A poem, next, I read aloud-- One of my num'rous stock; "I'm no great poet," I remarked; "No, sirr, ye arrrn't," said Jock.
Alas! I fear I well deserved (Although it proved a shock), In answer to each modest sham, That plain retort from Jock.
=A Consoling "If"=
Bannockburn is always the set-off to Flodden in popular estimation, and without it Flodden would be a sore subject.
"So you are going to England to practice surgery," said a Scottish lawyer to a client, who had been a cow-doctor; "but have you skill enough for your new profession!"
"Hoots! ay! plenty o' skill!"
"But are you not afraid ye may sometimes kill your patients, if you do not study medicine for awhile as your proper profession?"
"Nae fear! and if I do kill a few o' the Southrons, it will take a great deal of killing to mak' up for Flodden!"
=Happy Escape from an Angry Mob=
The most famous surgeon in Edinburgh, towards the close of the last (the eighteenth) century, was certainly Mr. Alexander Wood, Member of the Incorporation of Chirurgeons, or what is now called the Royal College of Surgeons. In these days he was known by no other name than Lang Sandy Wood (or "Wud," as it was pronounced). He deserves to be remembered as the last man in Edinburgh who wore a cocked hat and sword as part of his ordinary dress, and the first who was known to carry an umbrella.
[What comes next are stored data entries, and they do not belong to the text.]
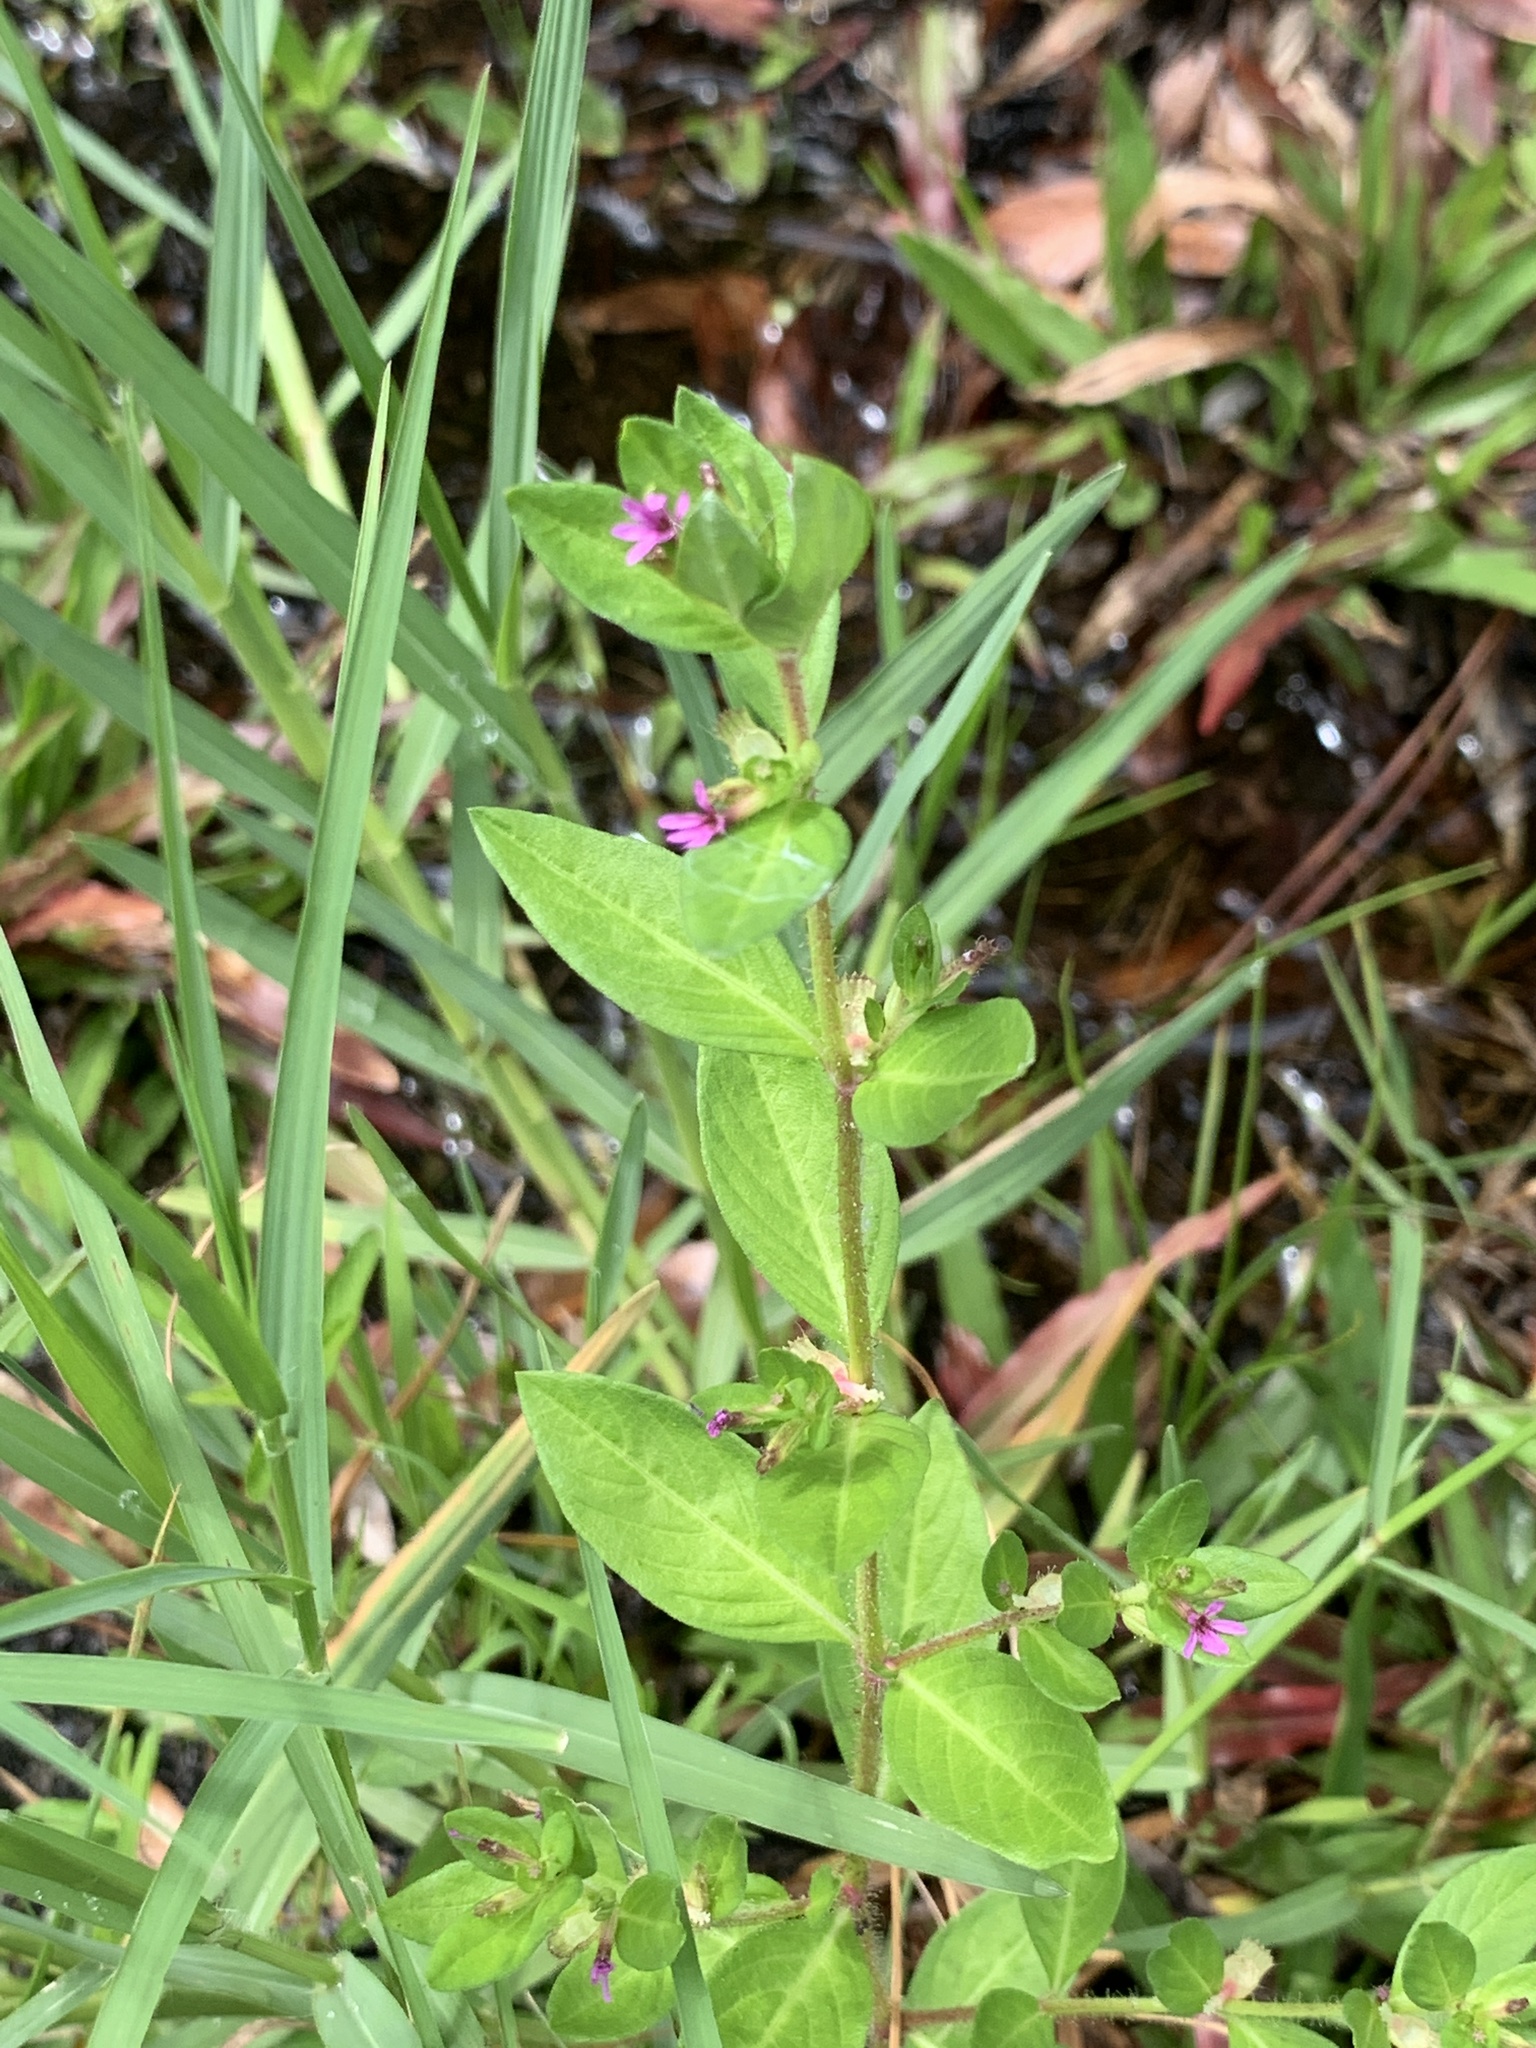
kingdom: Plantae
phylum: Tracheophyta
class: Magnoliopsida
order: Myrtales
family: Lythraceae
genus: Cuphea
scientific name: Cuphea carthagenensis
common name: Colombian waxweed
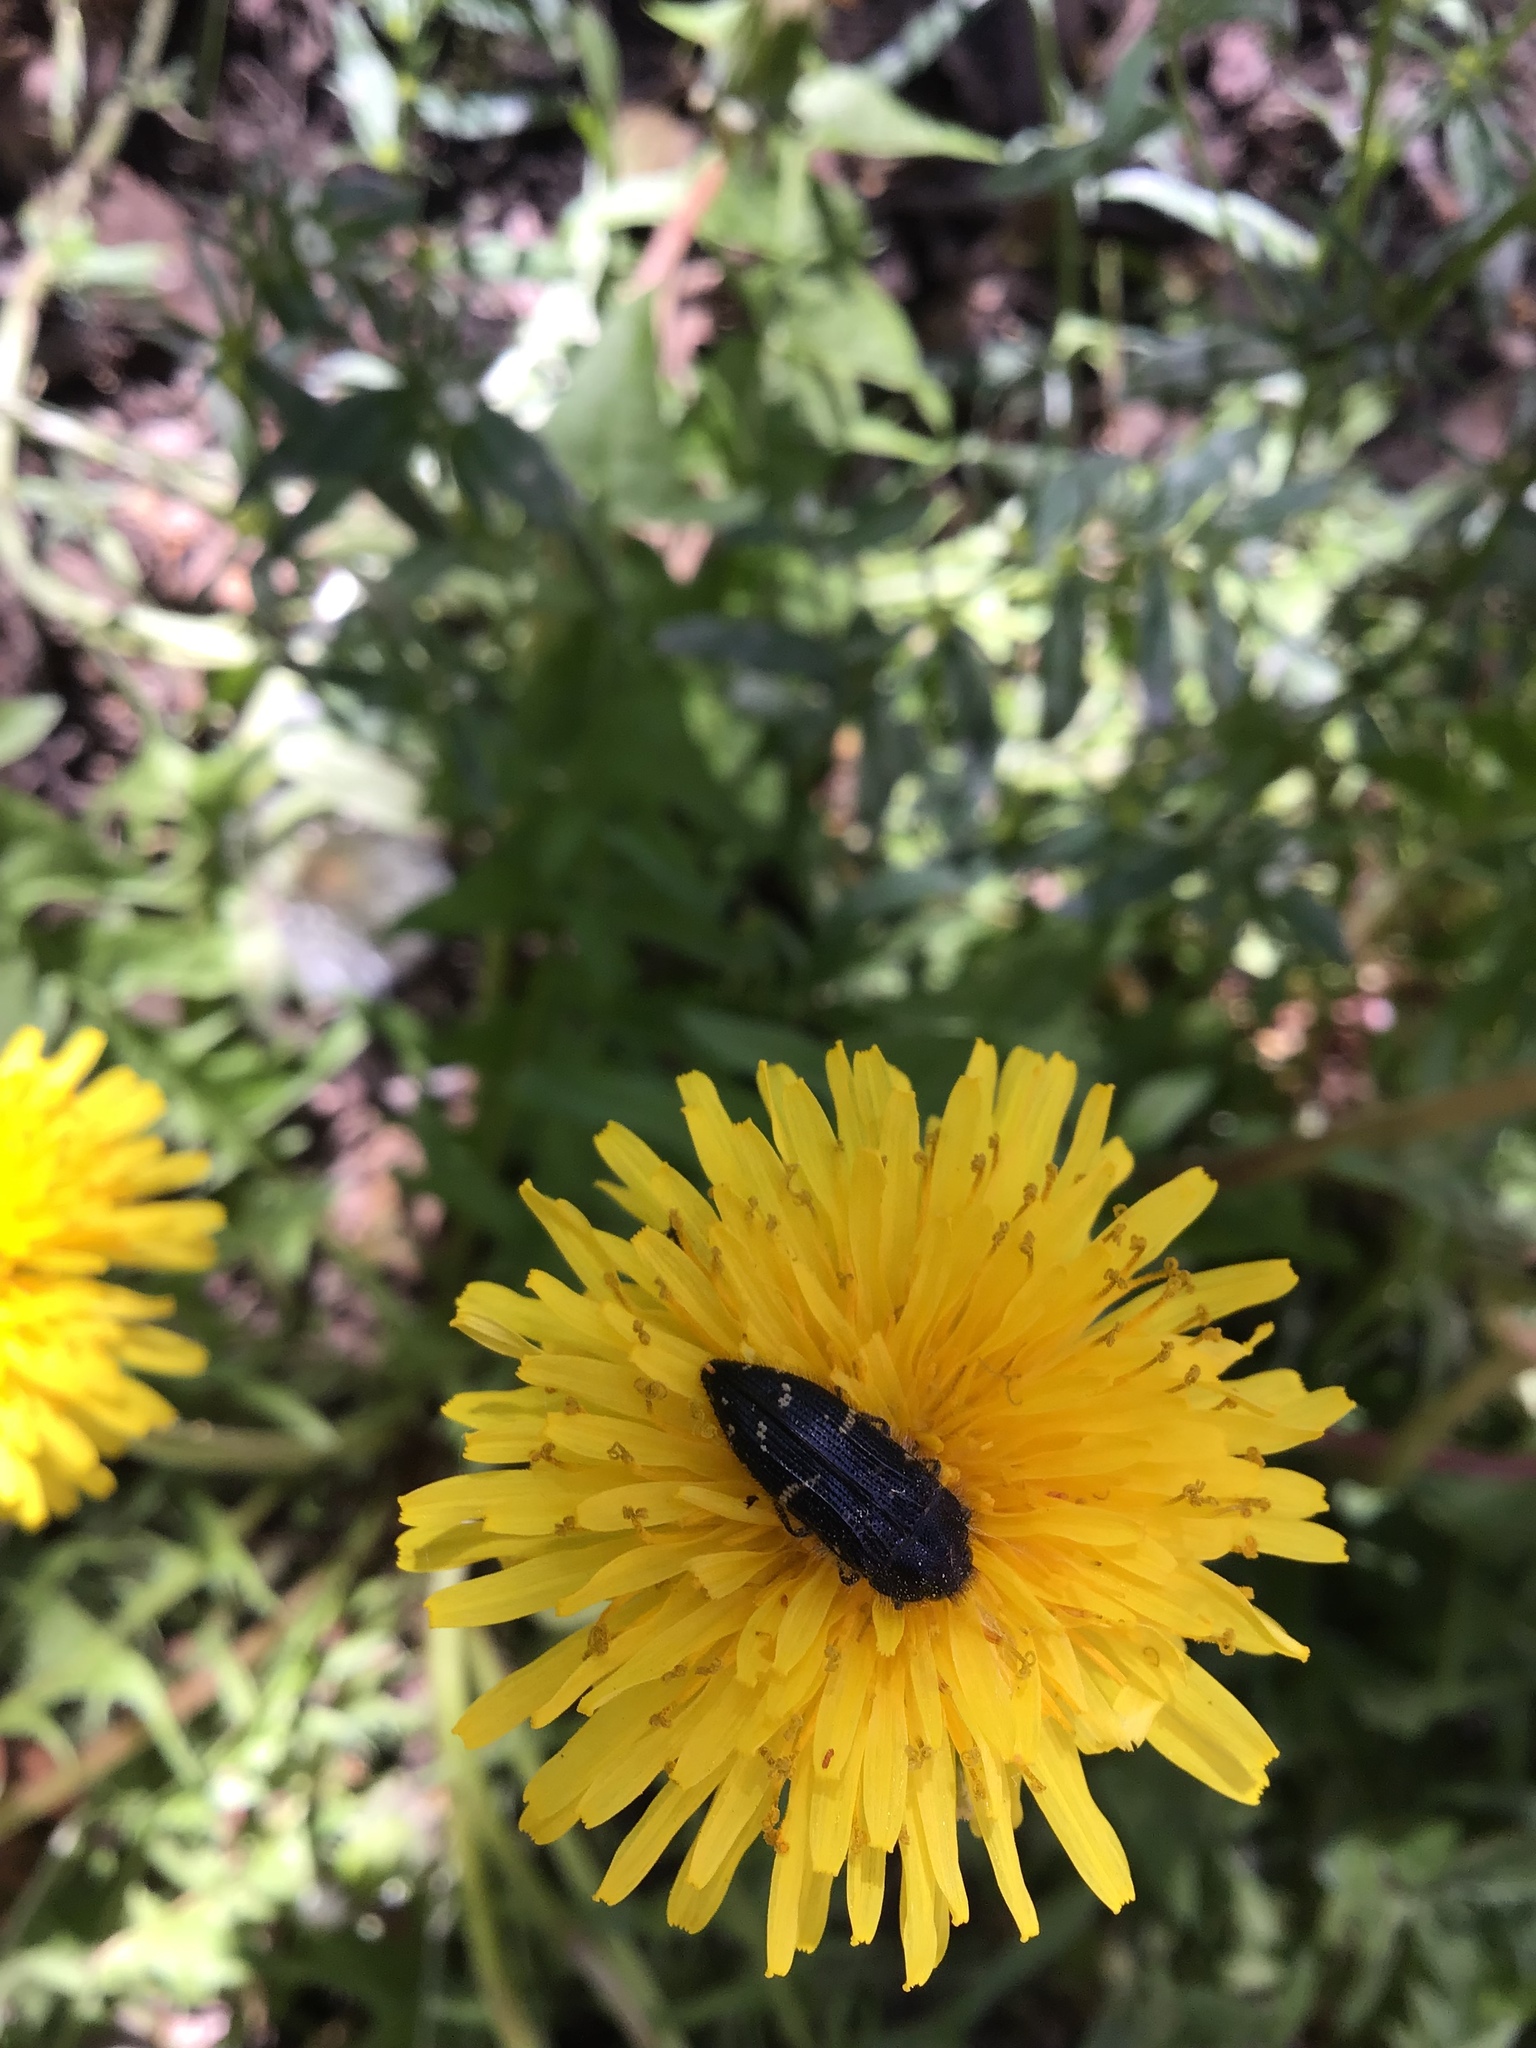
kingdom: Animalia
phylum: Arthropoda
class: Insecta
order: Coleoptera
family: Buprestidae
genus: Acmaeodera
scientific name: Acmaeodera knowltoni
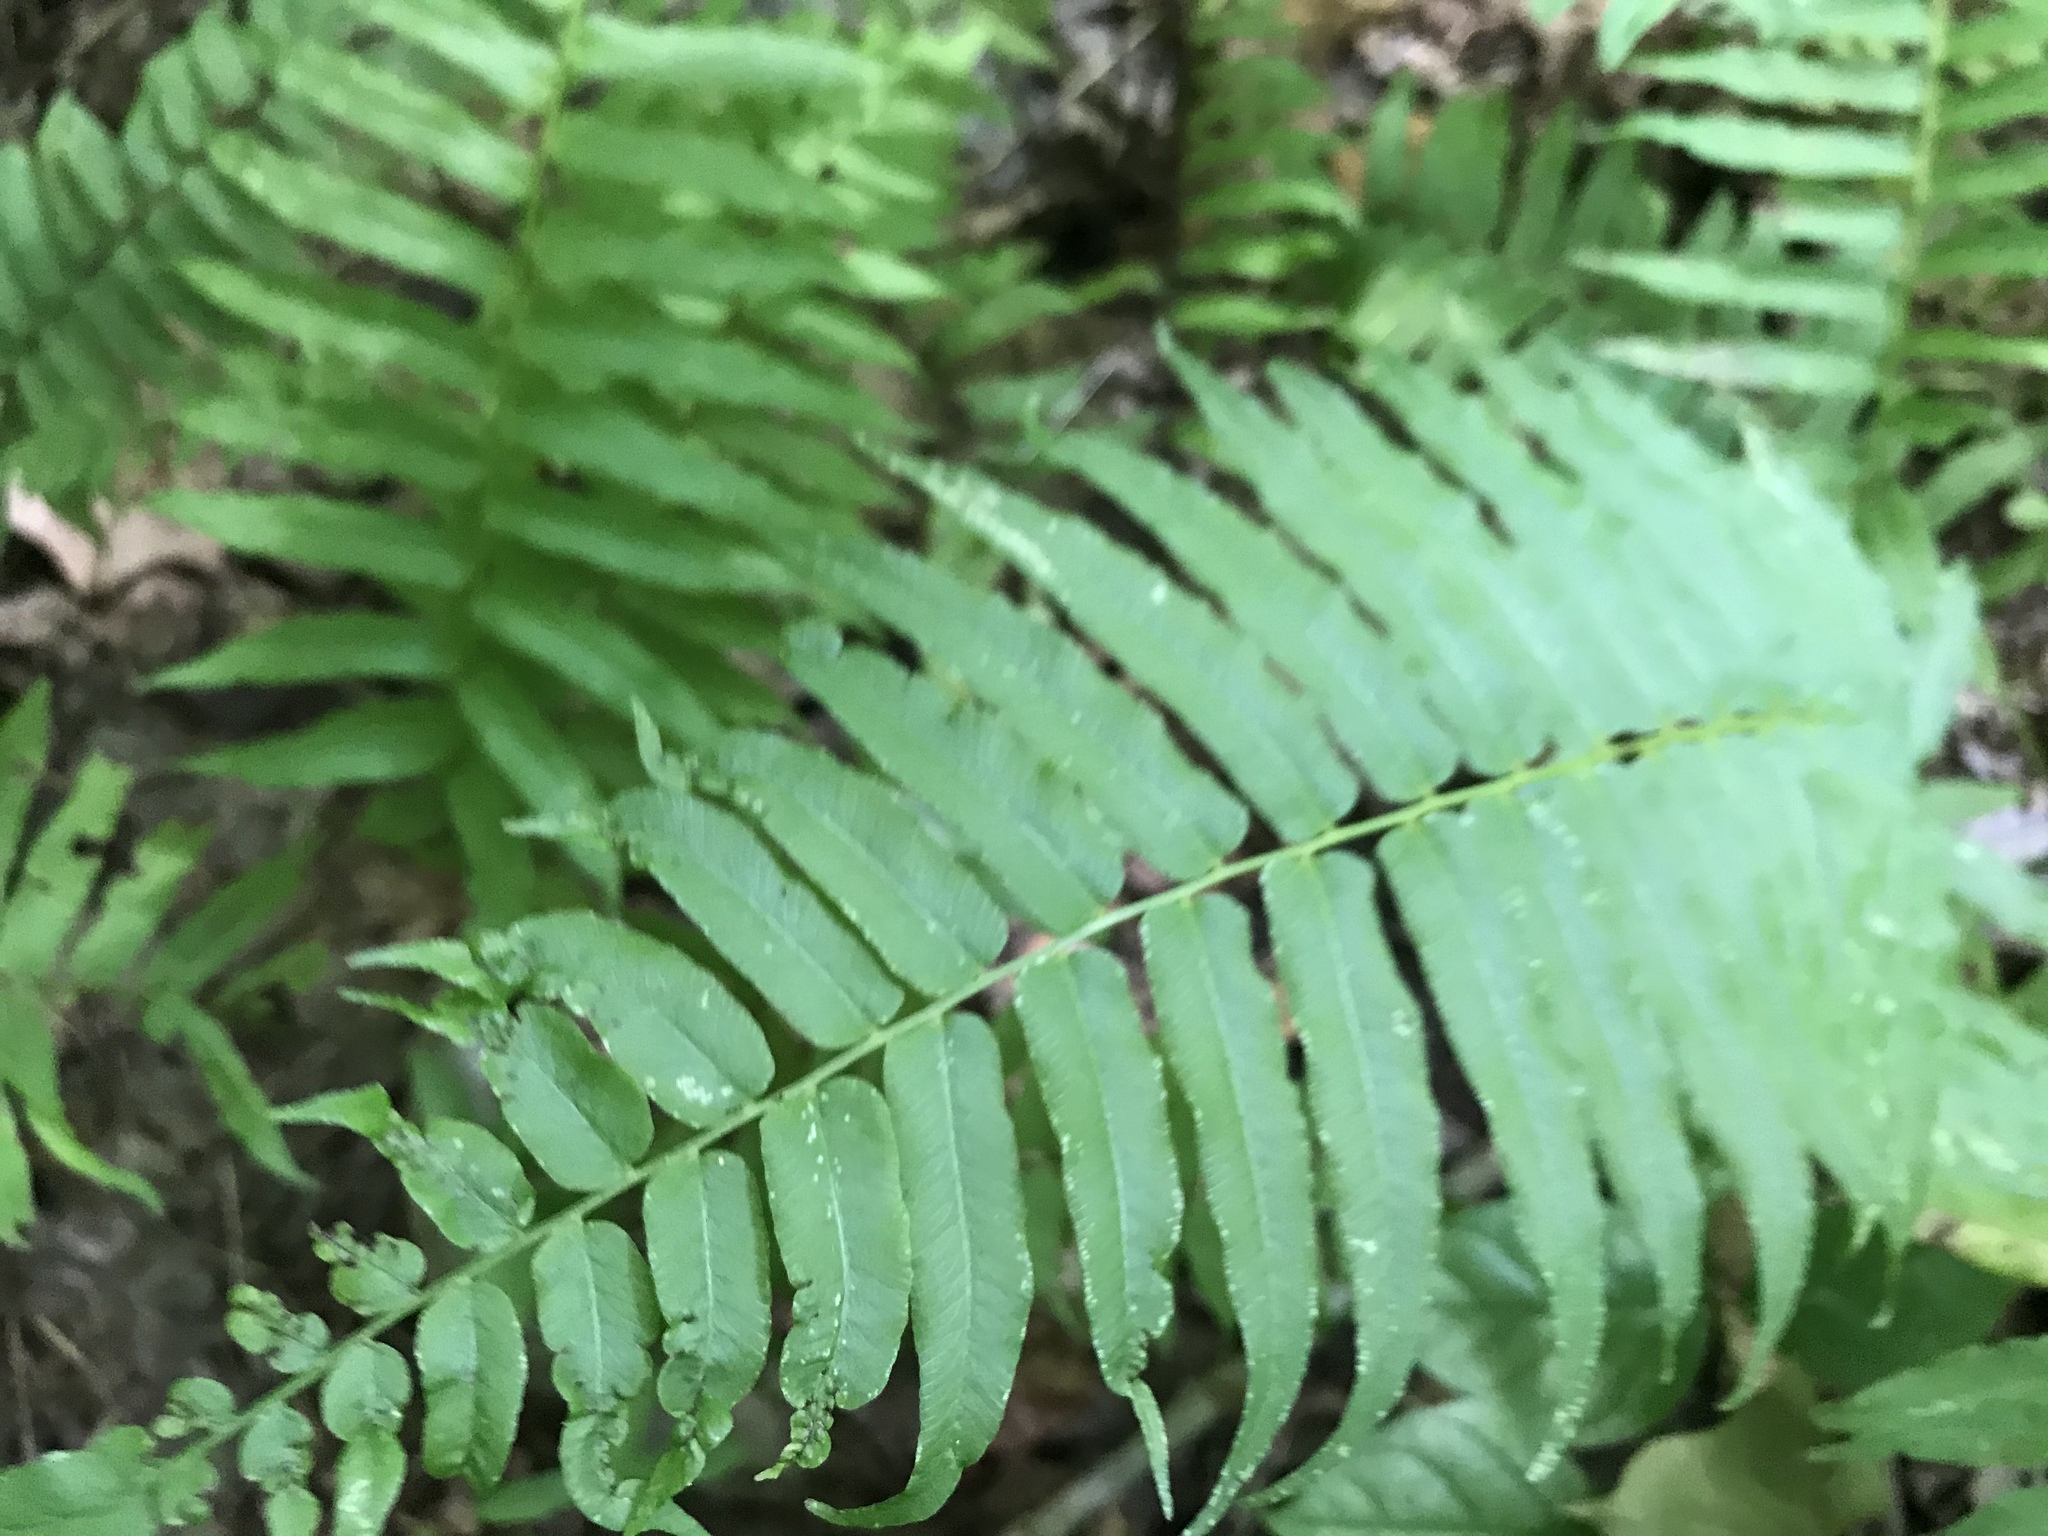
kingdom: Plantae
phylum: Tracheophyta
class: Polypodiopsida
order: Polypodiales
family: Diplaziopsidaceae
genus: Homalosorus
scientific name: Homalosorus pycnocarpos
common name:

It is generally supposed that he was induced to discontinue the wearing of the sword and cocked hat by an unfortunate accident which very nearly happened to him about 1792. At that time the then lord provost, or chief magistrate of the city, a Mr. Stirling, was very unpopular with the lower orders of society, and one dark night, as Sandy was proceeding over the North Bridge on some errand of mercy, he was met by an infuriated mob on their way from the "closes" of the old town to burn the provost's house in revenge for some wrong--real or imaginary--supposed to be inflicted by that functionary. Catching sight of an old gentleman in a cocked hat and sword, they instantly concluded that this must be the provost--these two articles of dress being then part of the official attire of the Edinburgh chief magistrate. Then arose the cry of "Throw him over the bridge"--a suggestion no sooner made than it was attempted to be carried into execution.
The tall old surgeon was in mortal terror, and had barely time to gasp out, just as he was carried to the parapet of the bridge, "Gude folk, I'm no' the provost. Carry me to a lamp post an' ye'll see I'm Lang Sandy Wood!"
With considerable doubt whether or not the obnoxious magistrate was not trying to save his life by trading on the popularity of Sandy, they carried him to one of the dim oil-lamps, with which the city was then lit, and after scanning his face closely, satisfied themselves of the truth of their victim's assertion. Then came a revulsion of feeling, and amid shouts of applause the popular surgeon was carried to his residence on the shoulders of the mob.